**CONSIGNES:**
- a) Dans l’entretien sur la gouvernance partagée, reformulez plus brièvement le paragraphe qui commence par « Ce qui fonde mon rapport au collectif » en conservant ses idées principales.
- b) Rédigez la suite de l’entretien sur la gouvernance partagée, après la réponse d’Olivier qui finit par « l’écologie relationnelle à laquelle j’aspirais ».

== TEXTE EXTRAIT ==

Olivier Pastor, expert en gouvernance partagée, co-fondateur de l'"Université du Nous" nous partage sa vision du collectif et les différents angles dont le sujet peut-être abordé.


Elodie : Bonjour Olivier ! Peux-tu te présente?


Olivier : “Mon métier aujourd’hui consiste à accompagner des organisations qui choisissent de faire évoluer leur mode de fonctionnement en y intégrant davantage de coopération.

J’ai à cœur d’opérer dans des contextes qui contribuent à la transition vers un modèle de société plus juste et plus respectueux des écosystèmes naturels. J’ai ainsi cheminé ces dernières années autour d’organisations pionnières, dans une grande diversité de domaines : les entreprises, le champ de la citoyenneté, de nombreuses ONG, des collectivités, ...  Partout où il est nécessaire de repenser nos structures de pouvoir et nos postures dans son exercice.

J’ai été l’un des co-fondateurs de “l’Université du Nous”, un laboratoire d’expérimentations de nouvelles formes d’organisations, projet qui a produit et mis à disposition des contributions de qualité pour opérer ces mutations organisationnelles et managériales.”

Elodie : Chez Ticket for Change et  Corporate for Change nous sommes convaincus que le collectif permettra le changement. Quelle est pour toi la définition du collectif et pourquoi est-il si important ?


Olivier : "Oui, j’aime à dire que la résolution des problèmes auxquels nous devons faire face, qu’ils soient économiques, sociaux ou environnementaux, passe par le développement de notre capacité à coopérer. L’exemple de la Convention Citoyenne illustre bien le fait que, en sélectionnant un panel de 150 citoyens tirés au sort, on peut, grâce à des mécanismes de coopération, susciter beaucoup d’engagement. Le but de ce dispositif n’était pas de faire émerger des nouvelles réponses puisque celles-ci sont malheureusement connues de longues dates... Il consistait avant tout à légitimer celles-ci.

Pour réussir à mettre en œuvre le changement il va nous falloir apprendre à créer les conditions de son acceptabilité, à ancrer des décisions engageantes dans les collectifs. Et cela va être un enjeu considérable pour notre société.

Ce qui fonde mon rapport au collectif et mon métier d’accompagnant est d’être attaché à créer des conditions de croissance de l’individu, par et au service de la mission du collectif. Cette double articulation est fondamentale pour moi. Si la transformation personnelle appartient à la sphère privée, il me semble nécessaire de pouvoir accueillir dans nos organisations des parties de nous-même qui vont être utiles à la coopération : capacité d’affirmation, de lâcher prise, d’expression des ressentis, à faire du feed back... Il y a là de puissants leviers de coopération ! 

Dans mon parcours professionnel, la découverte de la gouvernance partagée a surtout été l’opportunité de trouver l’équilibre entre la performance collective et l’écologie relationnelle à laquelle j’aspirais."

===
== DONNÉES FOURNIES ==

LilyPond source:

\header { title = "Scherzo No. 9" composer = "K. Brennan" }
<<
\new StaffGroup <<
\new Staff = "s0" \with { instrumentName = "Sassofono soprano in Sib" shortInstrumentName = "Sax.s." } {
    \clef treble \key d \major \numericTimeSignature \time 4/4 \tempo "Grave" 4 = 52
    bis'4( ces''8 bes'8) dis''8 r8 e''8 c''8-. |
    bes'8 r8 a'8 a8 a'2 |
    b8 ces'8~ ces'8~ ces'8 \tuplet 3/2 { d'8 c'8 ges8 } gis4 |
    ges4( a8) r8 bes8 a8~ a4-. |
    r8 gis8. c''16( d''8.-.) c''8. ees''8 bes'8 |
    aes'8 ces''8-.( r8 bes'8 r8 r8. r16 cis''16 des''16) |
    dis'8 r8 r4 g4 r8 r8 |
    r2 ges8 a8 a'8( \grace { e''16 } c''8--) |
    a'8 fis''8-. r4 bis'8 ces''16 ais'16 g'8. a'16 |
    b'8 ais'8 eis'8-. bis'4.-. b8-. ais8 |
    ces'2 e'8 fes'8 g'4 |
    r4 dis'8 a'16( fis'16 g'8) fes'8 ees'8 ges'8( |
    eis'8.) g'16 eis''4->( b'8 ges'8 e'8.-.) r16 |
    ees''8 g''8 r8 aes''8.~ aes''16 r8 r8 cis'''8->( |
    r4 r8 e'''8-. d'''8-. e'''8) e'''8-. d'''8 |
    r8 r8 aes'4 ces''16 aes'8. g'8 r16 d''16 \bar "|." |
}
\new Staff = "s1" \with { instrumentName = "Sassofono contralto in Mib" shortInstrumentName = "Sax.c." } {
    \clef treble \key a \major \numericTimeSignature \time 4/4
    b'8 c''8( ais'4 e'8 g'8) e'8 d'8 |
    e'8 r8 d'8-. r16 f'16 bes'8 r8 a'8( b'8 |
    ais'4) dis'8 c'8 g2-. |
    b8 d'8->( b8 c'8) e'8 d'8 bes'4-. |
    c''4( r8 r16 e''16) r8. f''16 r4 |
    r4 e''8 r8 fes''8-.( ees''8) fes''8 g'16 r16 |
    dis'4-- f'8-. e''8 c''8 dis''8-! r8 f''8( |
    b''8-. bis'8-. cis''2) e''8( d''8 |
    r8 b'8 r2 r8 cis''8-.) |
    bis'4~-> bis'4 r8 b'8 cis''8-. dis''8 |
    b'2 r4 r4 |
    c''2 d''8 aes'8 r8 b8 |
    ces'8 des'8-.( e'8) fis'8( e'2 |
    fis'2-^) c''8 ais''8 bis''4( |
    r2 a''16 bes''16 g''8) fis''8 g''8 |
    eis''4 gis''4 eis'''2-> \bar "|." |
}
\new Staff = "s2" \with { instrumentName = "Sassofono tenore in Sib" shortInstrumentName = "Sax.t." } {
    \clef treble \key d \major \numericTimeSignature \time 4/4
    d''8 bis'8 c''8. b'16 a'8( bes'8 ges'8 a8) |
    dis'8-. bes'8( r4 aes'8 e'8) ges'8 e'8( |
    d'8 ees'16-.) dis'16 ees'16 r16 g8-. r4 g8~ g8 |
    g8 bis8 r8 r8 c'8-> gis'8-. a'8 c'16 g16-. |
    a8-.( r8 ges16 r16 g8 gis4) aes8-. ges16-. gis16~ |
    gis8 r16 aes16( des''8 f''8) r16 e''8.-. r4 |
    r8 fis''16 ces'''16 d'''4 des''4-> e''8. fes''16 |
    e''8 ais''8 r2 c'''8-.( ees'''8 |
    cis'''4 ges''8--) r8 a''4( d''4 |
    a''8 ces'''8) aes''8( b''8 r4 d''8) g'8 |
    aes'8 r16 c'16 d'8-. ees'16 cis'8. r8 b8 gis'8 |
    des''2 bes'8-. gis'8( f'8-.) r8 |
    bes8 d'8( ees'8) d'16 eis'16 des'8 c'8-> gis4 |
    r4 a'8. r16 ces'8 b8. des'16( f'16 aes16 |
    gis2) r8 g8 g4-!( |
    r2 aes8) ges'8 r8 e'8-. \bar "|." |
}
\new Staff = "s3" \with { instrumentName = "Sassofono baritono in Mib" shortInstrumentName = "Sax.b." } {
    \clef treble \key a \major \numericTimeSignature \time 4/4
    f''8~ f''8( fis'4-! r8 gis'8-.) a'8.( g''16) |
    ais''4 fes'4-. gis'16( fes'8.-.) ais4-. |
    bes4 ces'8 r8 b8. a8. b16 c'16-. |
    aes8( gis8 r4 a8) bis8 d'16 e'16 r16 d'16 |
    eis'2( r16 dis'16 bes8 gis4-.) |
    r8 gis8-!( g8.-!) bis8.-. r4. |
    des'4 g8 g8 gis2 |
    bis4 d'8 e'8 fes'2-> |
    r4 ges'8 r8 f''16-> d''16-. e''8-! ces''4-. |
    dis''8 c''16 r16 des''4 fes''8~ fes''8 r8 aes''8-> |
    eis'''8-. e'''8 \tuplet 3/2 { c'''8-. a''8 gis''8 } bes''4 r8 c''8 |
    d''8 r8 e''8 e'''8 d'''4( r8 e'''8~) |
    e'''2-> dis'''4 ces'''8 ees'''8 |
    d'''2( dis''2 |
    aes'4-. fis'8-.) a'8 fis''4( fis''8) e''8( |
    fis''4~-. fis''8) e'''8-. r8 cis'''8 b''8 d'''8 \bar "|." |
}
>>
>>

===

**RÉPONSES AUX EXERCICES:**
- a) Mon rapport au collectif et mon métier d’accompagnant reposent sur une double articulation fondamentale : créer les conditions de croissance de l’individu, par et au service de la mission du collectif. La transformation personnelle relève de la sphère privée. Nos organisations doivent pourtant accueillir les parties de nous-même utiles à la coopération, comme la capacité à s’affirmer, à lâcher prise, à exprimer ses ressentis et à faire du feed-back. Ce sont de puissants leviers de coopération.

- b)
Elodie : Comment fais-tu concrètement pour créer cette dynamique collective? comment arriver à “faire collectif” dans une organisation ? 

Olivier : La quête de coopération est un but sans fin ! Et beaucoup s’y perdent en chemin.

Nous vivons une période très particulière où tout le monde doit faire preuve de beaucoup de capacité d’adaptation. Arriver face à ces équipes avec un projet de transformation d’entreprises aujourd’hui nécessite beaucoup de finesse pour susciter un élan. Il est probable que malgré vos plus belles intentions, vous généreriez plus de résistance au changement que le changement escompté. Ces derniers mois, j'insiste beaucoup à la mesure, à prendre le temps, à adopter un rythme soutenable.

Le second levier que je me plais à mobiliser est celui du désir.

Avec Martin Serralta, ex-directeur de la transformation de Danone, nous développons des manières très pertinentes pour révéler la raison d’être des organisations à partir de notre élan vital. 

J’emprunte aussi à la méthode très pragmatique employée par Jean-François Caron, Maire de la Ville de Loos en Gohelle pour engager la transformation écologique et sociale de son territoire en s’appuyant sur 1/ la notion d'Étoiles (ces objectifs, par forcément atteignables, qui mettent en mouvement et donnent de l’appétence pour le changement), 2/ des Cailloux Blancs qui symbolisent des réalisations concrètes qui jalonneront notre cheminement.  

Enfin, j’insiste souvent sur notre déficit d’outillage. Par exemple, que vous ayez fait une école de commerce ou d’ingénieur, il est fort peu probable que vous ayez suivi un module de formation sur les méthodologies de prise de décisions collectives. 

De fait, vouloir « horizontaliser » ou « aplatir » son organisation afin de limiter les strates de la hiérarchie se résume souvent à supprimer les dispositifs qui donnent de la clarté dans le « Qui fait quoi », le « Qui décide de quoi ».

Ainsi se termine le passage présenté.